Mean duplicate drive 1 from drive 0 but it was best remembered Destroy 1 using 0.

Suffice to say there has been a lot of innovation since that time.

Printing

It certainly wasn’t the case that you could get cheap high-quality output from a microcomputer in 1977 but you could get something.  In the CBM world the 2022 and 2023 were usable from even the oldest pet computers and gave you good solid dot matrix quality output.  By which I mean very loud and suitable for making output in triplicate. 

Letter quality printers were much more expensive and typically not in anything like an interface that was “native” to the PET.  I think other ecosystems had it better.  But it didn’t matter, the PET user port plus some software and an adapter cable could be made centronics compatible or a different cable and you could fake RS232 on it. That was enough to open the door to many other printer types.  Some were better than others.  We had this one teletype I’ll never forget that had the temerity to mark its print speeds S/M/F for slow, medium, and fast – with fast being 300 baud.   Generously, it was more like very slow, slow, and medium – or if you ask me excruciatingly slow, very slow, and slow.  But this was pretty typical.

If you wanted high quality output you could get a daisywheel printer, or better yet, get an interface that let you connect a daisywheel typewriter.  That’ll save you some bucks… but ribbons are not cheap. 

They still get you on the ink.

With these kinds of devices you could reasonably produce “letter-quality” output.  But what a microcosm of what’s normal the journey was.  Consider the serial protocol: 7 or 8 bits? parity or no? odd or even?  Baud rate?  You could spend a half hour guessing before you saw anything at all.  But no worries, the same software to talk to a TRS-80 Votrax synthesizer and speak like you’re in Wargames.

Now I call these things printers but you should understand they are not anything like what you see today.  The 2023 for instance could not even advance the page without moving the head all the way from side to side.  Dot matrix printers came out with new features like “bi-directional” meaning they could print going left to right and then right to left so they weren’t wasting time on the return trip.  Or “logic seeking” meaning that the printer head didn’t travel the whole length of the printed line but instead could advance from where it was to where it needed to be on the next line forwards or backwards.   A laser printer it ain’t.
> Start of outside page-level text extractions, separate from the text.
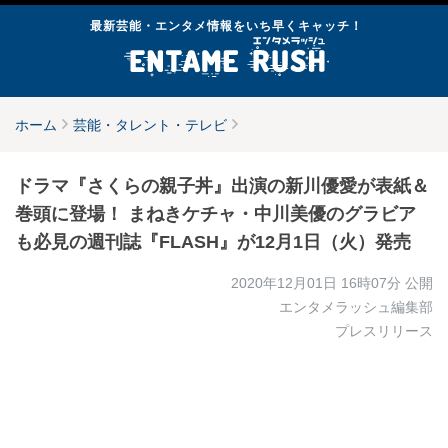
最新芸能・エンタメ情報をいち早くキャッチ！
ホーム
芸能・タレント・テレビ
ドラマ『さくらの親子丼』出演の新川優愛が表紙＆
巻頭に登場！ まねきケチャ・中川美優のグラビア
も必見の週刊誌『FLASH』が12月1日（火）発売
2020年12月01日 16時07分
公開
エンタメラッシュ編集部
プレスリリース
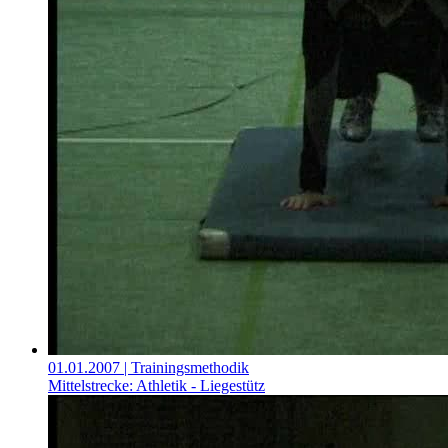
01.01.2007
| Trainingsmethodik
Mittelstrecke: Athletik - Liegestütz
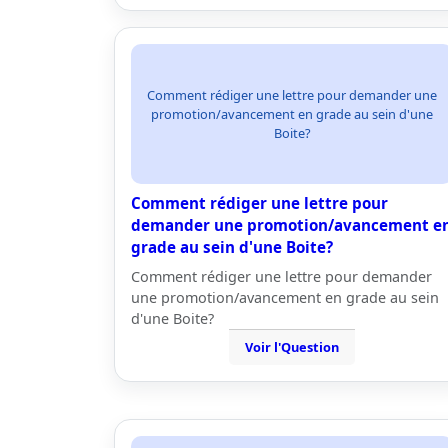
Comment rédiger une lettre pour demander une
promotion/avancement en grade au sein d'une
Boite?
Comment rédiger une lettre pour
demander une promotion/avancement e
grade au sein d'une Boite?
Comment rédiger une lettre pour demander
une promotion/avancement en grade au sein
d'une Boite?
Voir l'Question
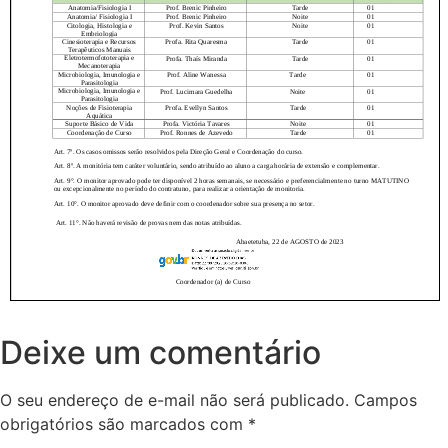
Deixe um comentário
O seu endereço de e-mail não será publicado.
Campos
obrigatórios são marcados com
*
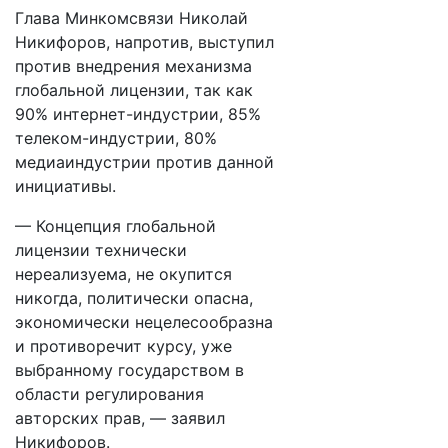
Глава Минкомсвязи Николай
Никифоров, напротив, выступил
против внедрения механизма
глобальной лицензии, так как
90% интернет-индустрии, 85%
телеком-индустрии, 80%
медиаиндустрии против данной
инициативы.
— Концепция глобальной
лицензии технически
нереализуема, не окупится
никогда, политически опасна,
экономически нецелесообразна
и противоречит курсу, уже
выбранному государством в
области регулирования
авторских прав, — заявил
Никифоров.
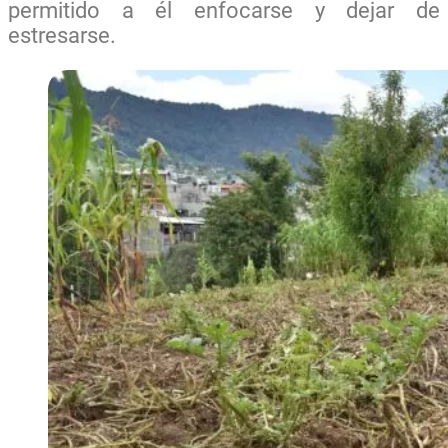
permitido a él enfocarse y dejar de
estresarse.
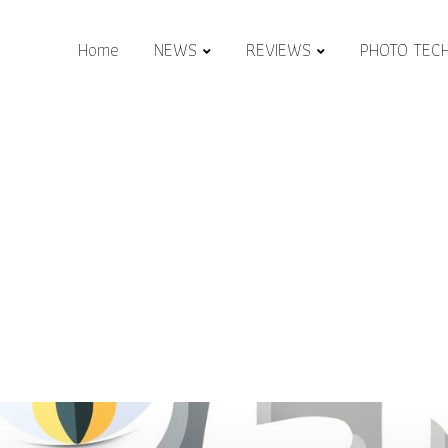
Home
NEWS
REVIEWS
PHOTO TEC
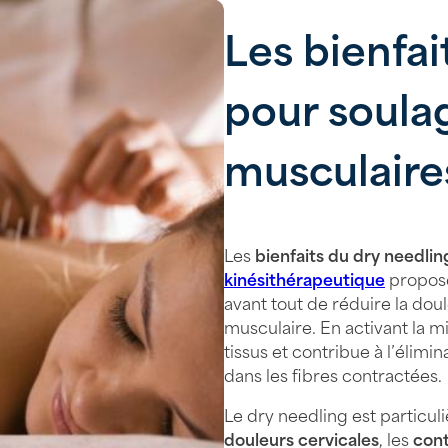
Les bienfai
pour soulag
musculaire
Les
bienfaits du dry needlin
kinésithérapeutique
propos
avant tout de réduire la doul
musculaire. En activant la mi
tissus et contribue à l’éli
dans les fibres contractées.
Le dry needling est particu
douleurs cervicales
, les
cont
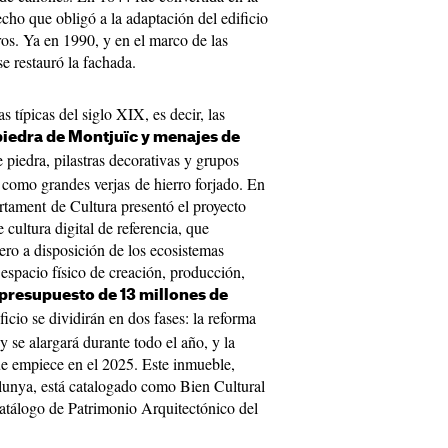
ho que obligó a la adaptación del edificio
ros. Ya en 1990, y en el marco de las
e restauró la fachada.
as típicas del siglo XIX, es decir, las
piedra de Montjuïc y menajes de
 piedra, pilastras decorativas y grupos
í como grandes verjas de hierro forjado. En
rtament de Cultura presentó el proyecto
 cultura digital de referencia, que
ro a disposición de los ecosistemas
un espacio físico de creación, producción,
presupuesto de 13 millones de
ficio se dividirán en dos fases: la reforma
 se alargará durante todo el año, y la
que empiece en el 2025. Este inmueble,
alunya, está catalogado como Bien Cultural
atálogo de Patrimonio Arquitectónico del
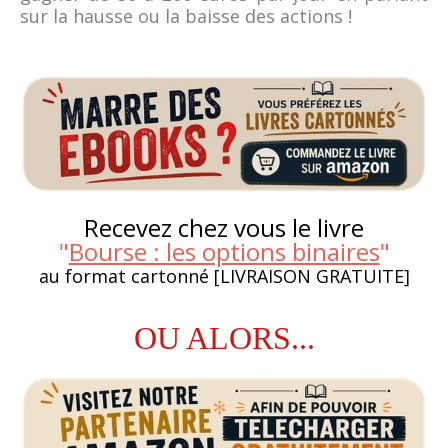
sur la hausse ou la baisse des actions !
Recevez chez vous le livre
"
Bourse : les options binaires
"
au format cartonné [LIVRAISON GRATUITE]
OU ALORS...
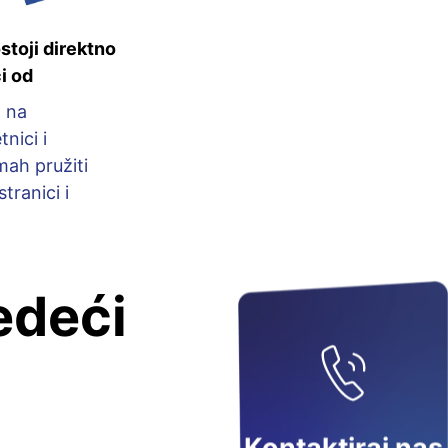
stoji direktno
i od
 na
tnici i
mah pružiti
tranici i
edeći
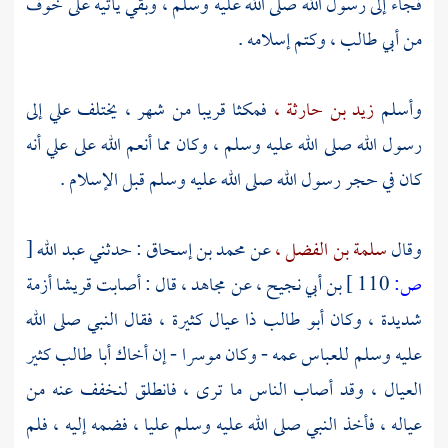
فجاء إلى رسول الله صلى الله عليه وسلم ، وبقي يأتيه على خوف
من
أبي طالب ،
وكتم إسلامه .
وأسلم
زيد بن حارثة ،
فمكثا قريبا من شهر ، يختلف
علي
إلى
رسول الله صلى الله عليه وسلم ، وكان مما أنعم الله على
علي
أنه
كان في حجر رسول الله صلى الله عليه وسلم قبل الإسلام .
وقال
سلمة بن الفضل ،
عن
محمد بن إسحاق
: حدثني
عبد الله
[
ص:
110 ]
بن أبي نجيح ،
عن
مجاهد ،
قال : أصابت
قريشا
أزمة
شديدة ، وكان
أبو طالب
ذا عيال كثيرة ، فقال النبي صلى الله
عليه وسلم
للعباس
عمه - وكان موسرا - إن أخاك
أبا طالب
كثير
العيال ، وقد أصاب الناس ما ترى ، فانطلق لنخفف عنه من
عياله ، فأخذ النبي صلى الله عليه وسلم
عليا ،
فضمه إليه ، فلم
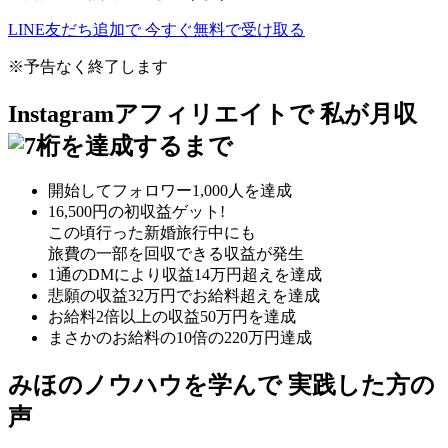
LINE友だち追加で
今すぐ
無料
で受け取る
※予告なく終了します
Instagramアフィリエイトで
私が月収
桁を達成するまで
開始してフォロワー1,000人を達成
16,500円の初収益ゲット!
この頃行った新婚旅行中にも
旅費の一部を回収できる収益が発生
1通のDMにより収益14万円超え
を達成
悲願の
収益32万円でお給料超え
を達成
お給料2倍以上の収益50万円
を達成
まさかの
お給料の10倍の220万円
達成
みほのノウハウを学んで
実践した方の
声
Double-density dot matrix for “near-letter-quality” gave you a pretty polished look.  132 character wide beds were great for nice wide program listings but options were definitely more limited if you were not willing to roll your own interface box.

Still, with a good printer you could do your high school homework in a word processor, and print it in brown ink on beige paper with all your mistakes corrected on screen before you ever wrote a single character.

So much for my Brother Electric.  Thanks anyway mom.